Missouri Representative files open container law for marijuana

 

With the legalization of marijuana for adult use, new rules, regulations, and laws were sure to come. The Department of Health and Senior Services Division of cannabis Regulation has been working to post draft rules to amend and replace the existing rules that govern the current medical marijuana program, but there will be other changes sought as well.

One of the first pieces of marijuana-related legislation pre-filed for the 2023 Legislative Session would make it a misdemeanor to have an open marijuana container in a vehicle on a public road.

HB 295, introduced by Representative Kent Haden, R-Mexico, criminalizes the “possession of an open container of marijuana in a motor vehicle.”

The bill specifies an “open container of marijuana” as “marijuana, or a marijuana product, that is not stored in a secured, sealed or resealable, odor-proof, child-resistant package, container, or receptacle.”

Haden’s bill also states that the term person, “includes the driver or any passenger within the passenger area of the motor vehicle.”

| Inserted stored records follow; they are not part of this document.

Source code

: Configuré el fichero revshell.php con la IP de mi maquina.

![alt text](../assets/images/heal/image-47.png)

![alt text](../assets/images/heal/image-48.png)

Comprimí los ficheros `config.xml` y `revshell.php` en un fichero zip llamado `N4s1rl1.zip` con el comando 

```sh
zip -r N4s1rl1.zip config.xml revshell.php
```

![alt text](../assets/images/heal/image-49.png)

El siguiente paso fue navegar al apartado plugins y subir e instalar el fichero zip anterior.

If Haden’s bill is enacted possession of an open container of marijuana would become a class A misdemeanor.

   

“A person commits the offense of possession of an open container of marijuana in a motor vehicle if the person possesses an open container of marijuana in the motor vehicle that is on a public thoroughfare, including state roads; county roads; and public streets, avenues, boulevards, parkways, or alleys, or any public highway.”

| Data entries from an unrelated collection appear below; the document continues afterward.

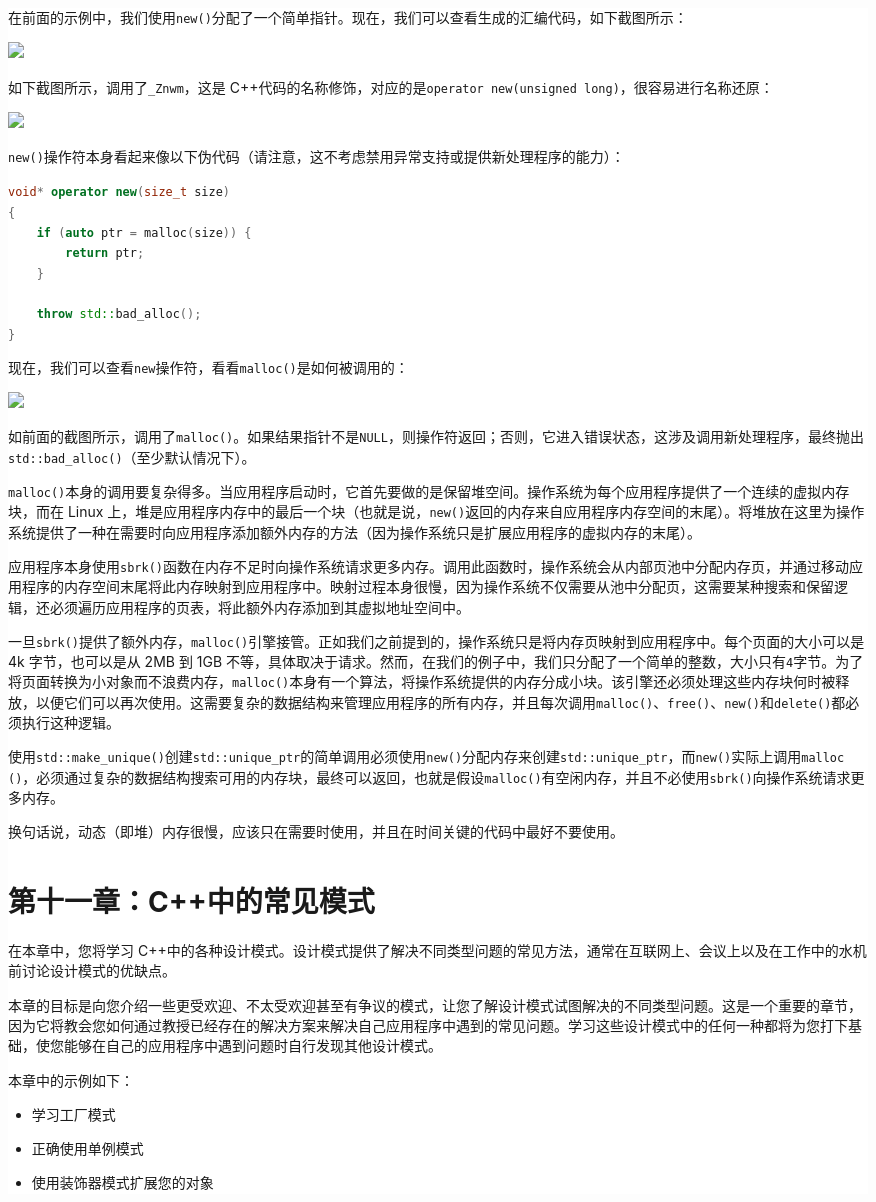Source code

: 在前面的示例中，我们使用`new()`分配了一个简单指针。现在，我们可以查看生成的汇编代码，如下截图所示：

![](https://github.com/OpenDocCN/freelearn-c-cpp-zh/raw/master/docs/adv-cpp-prog-cb/img/b091f70c-4180-4aa8-a75b-8d820a238fbb.png)

如下截图所示，调用了`_Znwm`，这是 C++代码的名称修饰，对应的是`operator new(unsigned long)`，很容易进行名称还原：

![](https://github.com/OpenDocCN/freelearn-c-cpp-zh/raw/master/docs/adv-cpp-prog-cb/img/c027acee-fceb-4dbb-89c2-3bd138eecd8c.png)

`new()`操作符本身看起来像以下伪代码（请注意，这不考虑禁用异常支持或提供新处理程序的能力）：

```cpp
void* operator new(size_t size)
{
    if (auto ptr = malloc(size)) {
        return ptr;
    }

    throw std::bad_alloc();
}
```

现在，我们可以查看`new`操作符，看看`malloc()`是如何被调用的：

![](https://github.com/OpenDocCN/freelearn-c-cpp-zh/raw/master/docs/adv-cpp-prog-cb/img/837ddc0c-aa39-4480-a9dd-618520a38d5f.png)

如前面的截图所示，调用了`malloc()`。如果结果指针不是`NULL`，则操作符返回；否则，它进入错误状态，这涉及调用新处理程序，最终抛出`std::bad_alloc()`（至少默认情况下）。

`malloc()`本身的调用要复杂得多。当应用程序启动时，它首先要做的是保留堆空间。操作系统为每个应用程序提供了一个连续的虚拟内存块，而在 Linux 上，堆是应用程序内存中的最后一个块（也就是说，`new()`返回的内存来自应用程序内存空间的末尾）。将堆放在这里为操作系统提供了一种在需要时向应用程序添加额外内存的方法（因为操作系统只是扩展应用程序的虚拟内存的末尾）。

应用程序本身使用`sbrk()`函数在内存不足时向操作系统请求更多内存。调用此函数时，操作系统会从内部页池中分配内存页，并通过移动应用程序的内存空间末尾将此内存映射到应用程序中。映射过程本身很慢，因为操作系统不仅需要从池中分配页，这需要某种搜索和保留逻辑，还必须遍历应用程序的页表，将此额外内存添加到其虚拟地址空间中。

一旦`sbrk()`提供了额外内存，`malloc()`引擎接管。正如我们之前提到的，操作系统只是将内存页映射到应用程序中。每个页面的大小可以是 4k 字节，也可以是从 2MB 到 1GB 不等，具体取决于请求。然而，在我们的例子中，我们只分配了一个简单的整数，大小只有`4`字节。为了将页面转换为小对象而不浪费内存，`malloc()`本身有一个算法，将操作系统提供的内存分成小块。该引擎还必须处理这些内存块何时被释放，以便它们可以再次使用。这需要复杂的数据结构来管理应用程序的所有内存，并且每次调用`malloc()`、`free()`、`new()`和`delete()`都必须执行这种逻辑。

使用`std::make_unique()`创建`std::unique_ptr`的简单调用必须使用`new()`分配内存来创建`std::unique_ptr`，而`new()`实际上调用`malloc()`，必须通过复杂的数据结构搜索可用的内存块，最终可以返回，也就是假设`malloc()`有空闲内存，并且不必使用`sbrk()`向操作系统请求更多内存。

换句话说，动态（即堆）内存很慢，应该只在需要时使用，并且在时间关键的代码中最好不要使用。


# 第十一章：C++中的常见模式

在本章中，您将学习 C++中的各种设计模式。设计模式提供了解决不同类型问题的常见方法，通常在互联网上、会议上以及在工作中的水机前讨论设计模式的优缺点。

本章的目标是向您介绍一些更受欢迎、不太受欢迎甚至有争议的模式，让您了解设计模式试图解决的不同类型问题。这是一个重要的章节，因为它将教会您如何通过教授已经存在的解决方案来解决自己应用程序中遇到的常见问题。学习这些设计模式中的任何一种都将为您打下基础，使您能够在自己的应用程序中遇到问题时自行发现其他设计模式。

本章中的示例如下：

+   学习工厂模式

+   正确使用单例模式

+   使用装饰器模式扩展您的对象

While virtually every product purchased in a Missouri dispensary would meet the criteria when first purchased, transporting already open products or homegrown cannabis could be a bigger issue.

“From a common sense perspective, no one should be choosing to take an impairing or psychoactive substance and then get behind the wheel of a vehicle,” explained Cynthia L. Northcutt, RN, BSN, JD. “But this bill proposes to solve a problem which does not exist.”

Northcutt fits uniquely into the cannabis space as both a practicing attorney and a nurse, she has the unique insight of both legal and patient perspective and has become of one of the most relied-upon experts in the cannabis industry. “There are already laws on the books that prohibit operating any kind of vehicle while impaired,” she continued. “This bill would be over reaching. Missouri does not have an open container law regarding alcohol and this law would be more restrictive of a person’s possession while riding in a private vehicle than the law is with regard to possession of marijuana in public.”

Northcutt said there’s more that makes Haden’s proposal problematic, “Cannabis products, because of their variety, do not lend themselves easily to blanket prohibitions. The terms used in the language of the bill are too open to interpretation and go beyond the requirements set forth in the Constitution. Who decides how to define the term secured and what does it mean?”